Consignes de travail | Traduisez en anglais cette phrase de l'extrait sur l'insertion professionnelle : « Il y a encore quelques décennies, les trajectoires professionnelles étaient surtout induites par le modèle familial. »

Extrait de page |
◆ ◆ ◆ ◆

Olivier Las Vergnas

Délégué à l'insertion, la formation et l'activité professionnelles

Cité des Sciences et de l'Industrie

(juillet 1998, article à paraître dans "entreprise et personnel")

 

 

Pour aider à anticiper les évolutions et ne pas avoir à les subir
conjuguer action culturelle et dispositif d'insertion

 

 

 

la disparition du système implicite d'imprégnation et d'héritage professionnels ...

 

 

Il y a encore quelques décennies, les trajectoires professionnelles étaient surtout induites par le modèle familial. L'information sur la vie professionnelle et le travail procédait principalement de l'implicite et de l'imprégnation, d'autant que les métiers étaient fortement différenciés, faciles à nommer, à connaître et pour la plupart d'entre eux à rencontrer, souvent liés à des gestes, des outils, des machines, des modes de vie.

◆ ◆ ◆ ◆

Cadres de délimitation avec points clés
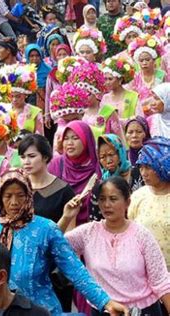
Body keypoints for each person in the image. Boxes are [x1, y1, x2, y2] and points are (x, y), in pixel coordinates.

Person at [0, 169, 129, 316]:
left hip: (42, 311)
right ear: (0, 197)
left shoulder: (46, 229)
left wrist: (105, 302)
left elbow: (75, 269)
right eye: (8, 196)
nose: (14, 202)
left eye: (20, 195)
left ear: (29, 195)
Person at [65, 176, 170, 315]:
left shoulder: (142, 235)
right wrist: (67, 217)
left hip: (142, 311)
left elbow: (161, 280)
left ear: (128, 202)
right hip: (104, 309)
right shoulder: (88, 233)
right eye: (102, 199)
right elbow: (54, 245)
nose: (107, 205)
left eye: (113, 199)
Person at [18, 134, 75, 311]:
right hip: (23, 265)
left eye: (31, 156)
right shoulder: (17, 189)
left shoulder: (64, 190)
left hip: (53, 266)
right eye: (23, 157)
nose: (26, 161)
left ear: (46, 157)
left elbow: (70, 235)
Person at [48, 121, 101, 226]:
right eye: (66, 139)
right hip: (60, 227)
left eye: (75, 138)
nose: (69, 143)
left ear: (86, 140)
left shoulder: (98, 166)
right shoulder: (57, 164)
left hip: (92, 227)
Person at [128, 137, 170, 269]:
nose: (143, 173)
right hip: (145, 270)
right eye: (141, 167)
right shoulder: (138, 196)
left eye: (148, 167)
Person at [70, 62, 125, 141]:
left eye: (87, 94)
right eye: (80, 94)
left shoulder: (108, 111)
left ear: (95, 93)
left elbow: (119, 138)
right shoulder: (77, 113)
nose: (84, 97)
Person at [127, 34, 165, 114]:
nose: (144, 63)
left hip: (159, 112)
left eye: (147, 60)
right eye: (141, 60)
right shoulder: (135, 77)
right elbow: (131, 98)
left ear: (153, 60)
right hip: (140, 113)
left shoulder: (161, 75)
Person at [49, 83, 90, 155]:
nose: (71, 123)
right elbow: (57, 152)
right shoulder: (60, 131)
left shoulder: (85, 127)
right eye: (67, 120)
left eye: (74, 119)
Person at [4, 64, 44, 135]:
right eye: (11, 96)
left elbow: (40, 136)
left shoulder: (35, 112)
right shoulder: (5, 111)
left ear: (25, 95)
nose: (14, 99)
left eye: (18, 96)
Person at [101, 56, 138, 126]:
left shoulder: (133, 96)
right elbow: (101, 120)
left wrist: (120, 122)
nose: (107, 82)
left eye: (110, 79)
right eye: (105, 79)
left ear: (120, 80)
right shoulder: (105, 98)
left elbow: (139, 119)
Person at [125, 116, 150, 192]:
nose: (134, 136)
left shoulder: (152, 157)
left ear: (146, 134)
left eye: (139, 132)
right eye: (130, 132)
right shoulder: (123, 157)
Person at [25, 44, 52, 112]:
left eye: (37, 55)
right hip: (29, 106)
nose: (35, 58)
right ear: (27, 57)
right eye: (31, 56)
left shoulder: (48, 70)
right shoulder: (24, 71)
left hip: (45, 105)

◆ ◆ ◆ ◆

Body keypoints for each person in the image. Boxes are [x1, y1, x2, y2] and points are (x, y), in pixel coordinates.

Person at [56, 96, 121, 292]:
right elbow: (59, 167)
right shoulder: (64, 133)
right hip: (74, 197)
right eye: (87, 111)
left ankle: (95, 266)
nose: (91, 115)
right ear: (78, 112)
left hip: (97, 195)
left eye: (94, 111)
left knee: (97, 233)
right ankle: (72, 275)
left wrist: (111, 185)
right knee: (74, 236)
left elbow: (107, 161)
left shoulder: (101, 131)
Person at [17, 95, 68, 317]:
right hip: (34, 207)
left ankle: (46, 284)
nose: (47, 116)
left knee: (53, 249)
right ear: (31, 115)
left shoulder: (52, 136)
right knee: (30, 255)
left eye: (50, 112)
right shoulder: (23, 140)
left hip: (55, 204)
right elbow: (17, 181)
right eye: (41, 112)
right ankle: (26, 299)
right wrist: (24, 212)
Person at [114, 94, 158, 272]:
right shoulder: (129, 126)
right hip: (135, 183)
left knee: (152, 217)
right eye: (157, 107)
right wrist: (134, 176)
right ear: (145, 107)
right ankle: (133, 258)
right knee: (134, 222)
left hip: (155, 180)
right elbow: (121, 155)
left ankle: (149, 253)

◆ ◆ ◆ ◆

Corrigé | Only a few decades ago, career paths were mainly shaped by the family model.